Use dictionary.get() function to output item in imbedded list

In the Python Data structures section on Dictionaries, right before the assignment "fuzzy search" it has a description of how the dictionary.get() function works. The assignment itself involves a dictionary where each key is tied to a two item list. Maybe I'm wrong, but based on how the assignment was on the same page as the get() function lesson, I assumed I was supposed to use the get() function in that assignment. I managed to do it in a very roundabout way, but is there any way to do that in a single line of code?
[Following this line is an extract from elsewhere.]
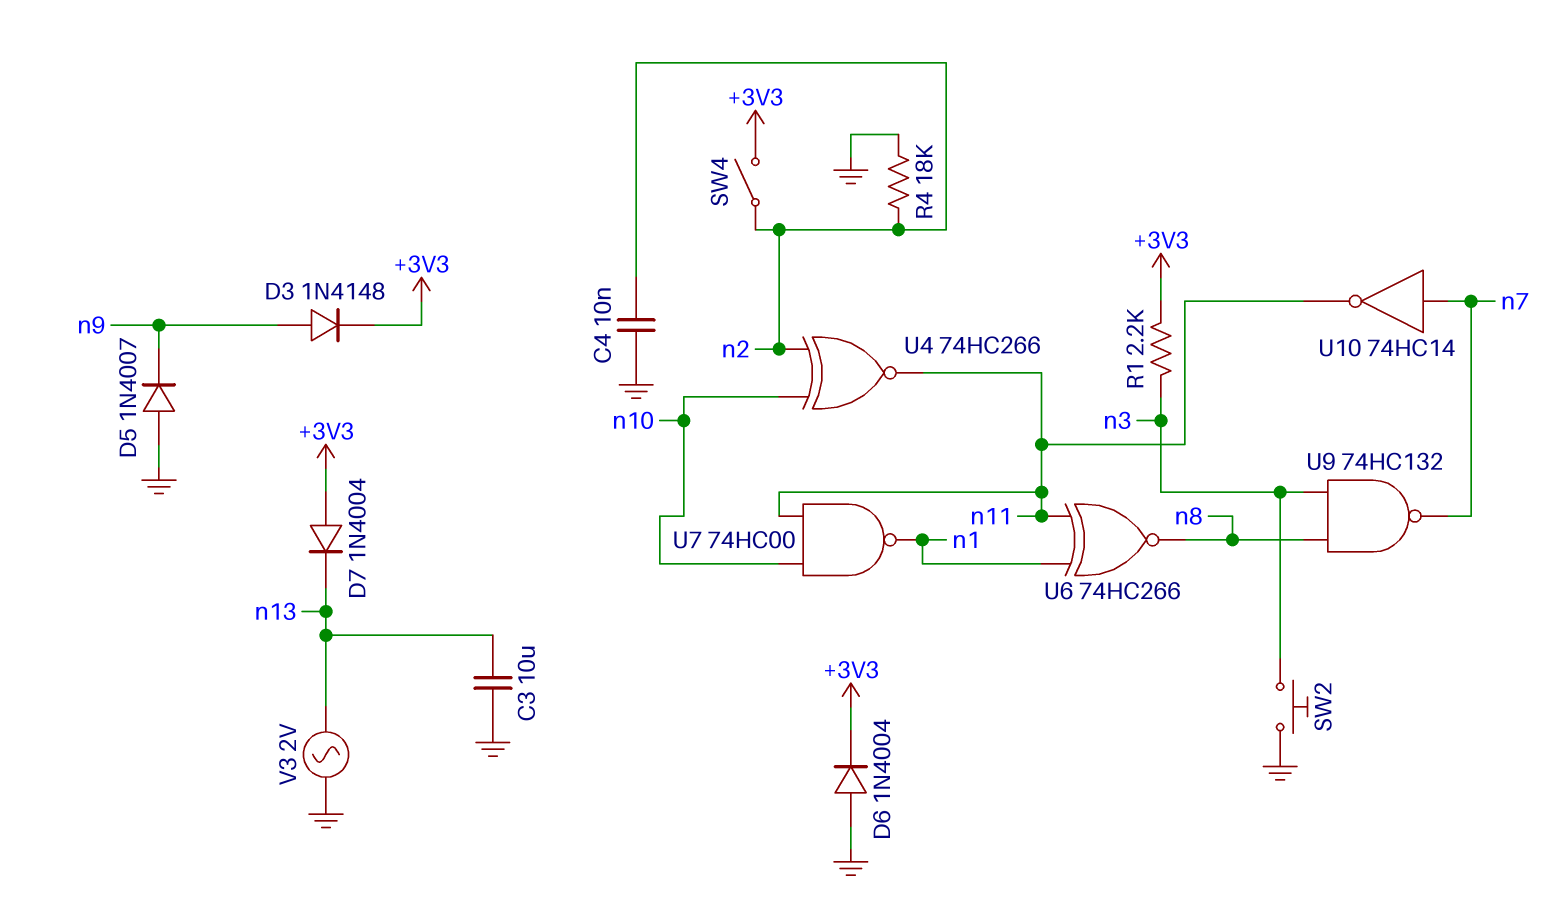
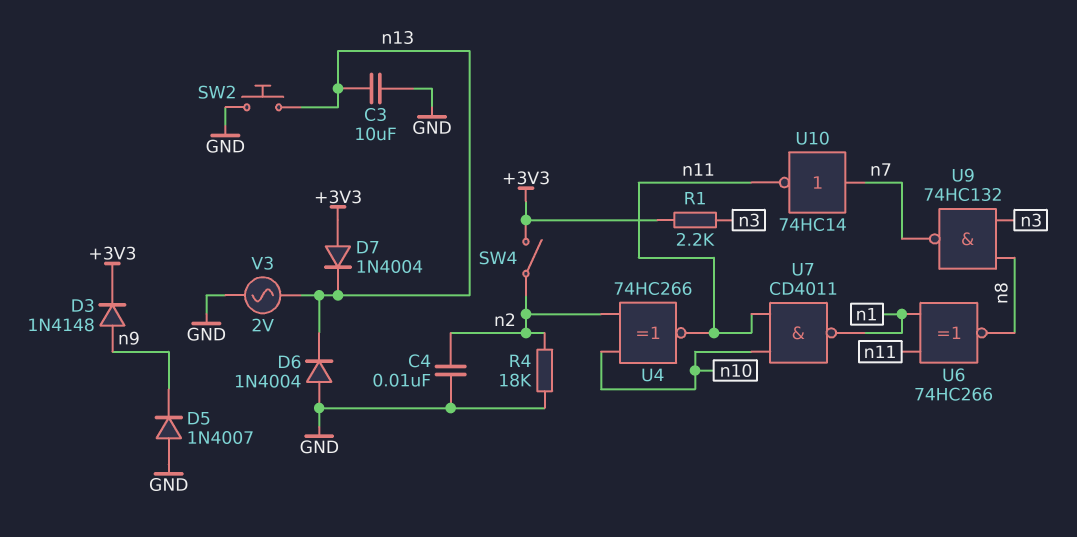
D6: diode 1N4004 (A GND, K +3V3) -> diode 1N4004 (A GND, K n13)
SW2: button (GND, n3) -> button (GND, n13)
U7: NAND 74HC00 (in n10, in n11, out n1) -> NAND CD4011 (in n10, in n11, out n1)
Say I have dict = {"a":[1, 2, 3], "b":[4, 5, 6]}. Is there a way to use dict.get() to return one of the items inside of one of the lists, rather than the full list? I tried dict.get("a"[0], "Not here") but just returned the full [1, 2, 3] list. I also tried dict.get("a", "Not here")[0] and that works when the item is in dict, but if it's not in the dict I'll just get the "N" from "Not here" because it's the first letter. I want it to return 1 on its own, or the full phrase "Not here". Is that possible?

22nd Sep 2021, 11:53 PM
Joel Shircliff
Joel Shircliff - avatar
3 Respostas
+ 2
Hi Joel! Of course, you can do it in a single line of code. For that, you can change "Not here" as a list element. So, get()[0] returns the first element which is the full phrase "Not here" if the key is not found in dict. Here is it what I mentioned above dict = {"a":[1, 2, 3], "b":[4, 5, 6]} print(dict.get("a", ["Not here"])[0]) print(dict.get("c", ["Not here"])[0])
23rd Sep 2021, 4:17 AM
Python Learner
Python Learner - avatar
+ 1
@Python Learner thanks, that makes sense.
23rd Sep 2021, 4:27 AM
Joel Shircliff
Joel Shircliff - avatar